*** Block opens ***

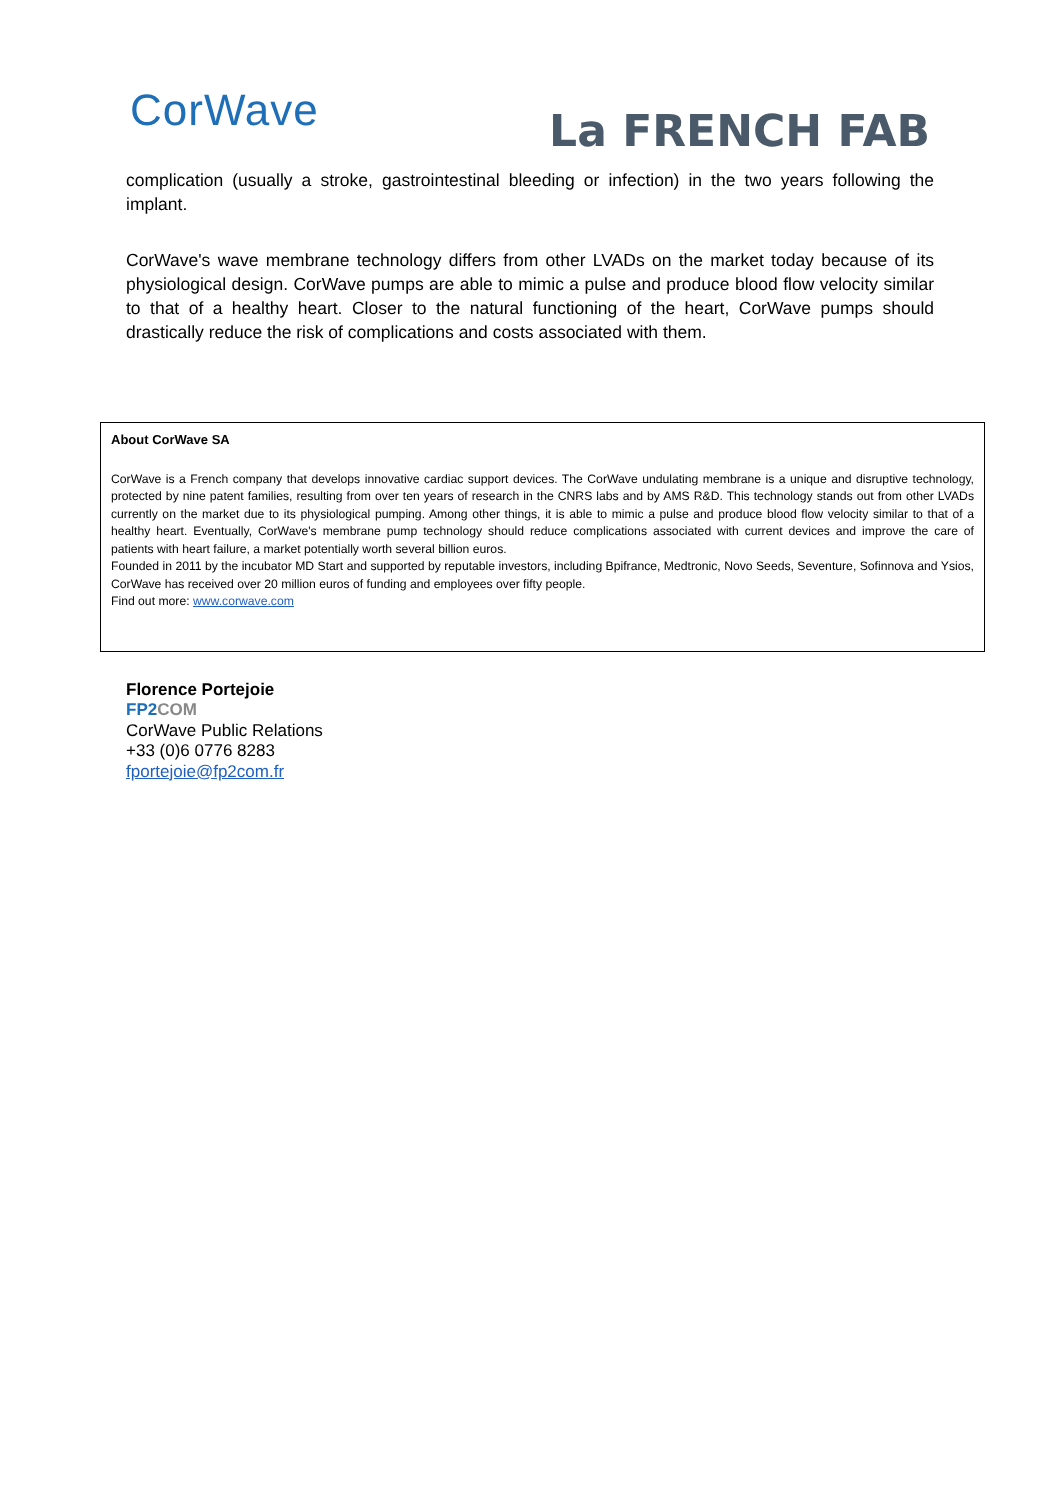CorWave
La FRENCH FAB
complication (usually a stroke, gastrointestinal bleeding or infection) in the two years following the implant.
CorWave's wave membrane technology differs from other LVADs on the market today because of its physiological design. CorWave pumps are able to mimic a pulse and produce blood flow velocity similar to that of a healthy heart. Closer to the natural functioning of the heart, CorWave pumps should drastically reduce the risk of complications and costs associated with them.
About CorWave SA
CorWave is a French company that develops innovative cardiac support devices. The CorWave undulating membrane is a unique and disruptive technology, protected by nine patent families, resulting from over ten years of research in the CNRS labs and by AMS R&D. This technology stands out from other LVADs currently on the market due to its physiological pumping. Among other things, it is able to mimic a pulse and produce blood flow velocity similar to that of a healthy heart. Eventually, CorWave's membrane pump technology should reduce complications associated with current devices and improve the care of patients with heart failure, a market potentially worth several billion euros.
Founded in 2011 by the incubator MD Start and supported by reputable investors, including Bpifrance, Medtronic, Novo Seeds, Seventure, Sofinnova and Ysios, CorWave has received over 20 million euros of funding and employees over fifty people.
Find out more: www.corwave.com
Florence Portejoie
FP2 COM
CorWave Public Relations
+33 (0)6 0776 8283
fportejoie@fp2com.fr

*** Block closes ***

Find how many lines in the material above contain "other", and answer with that number only.

■ Task result
2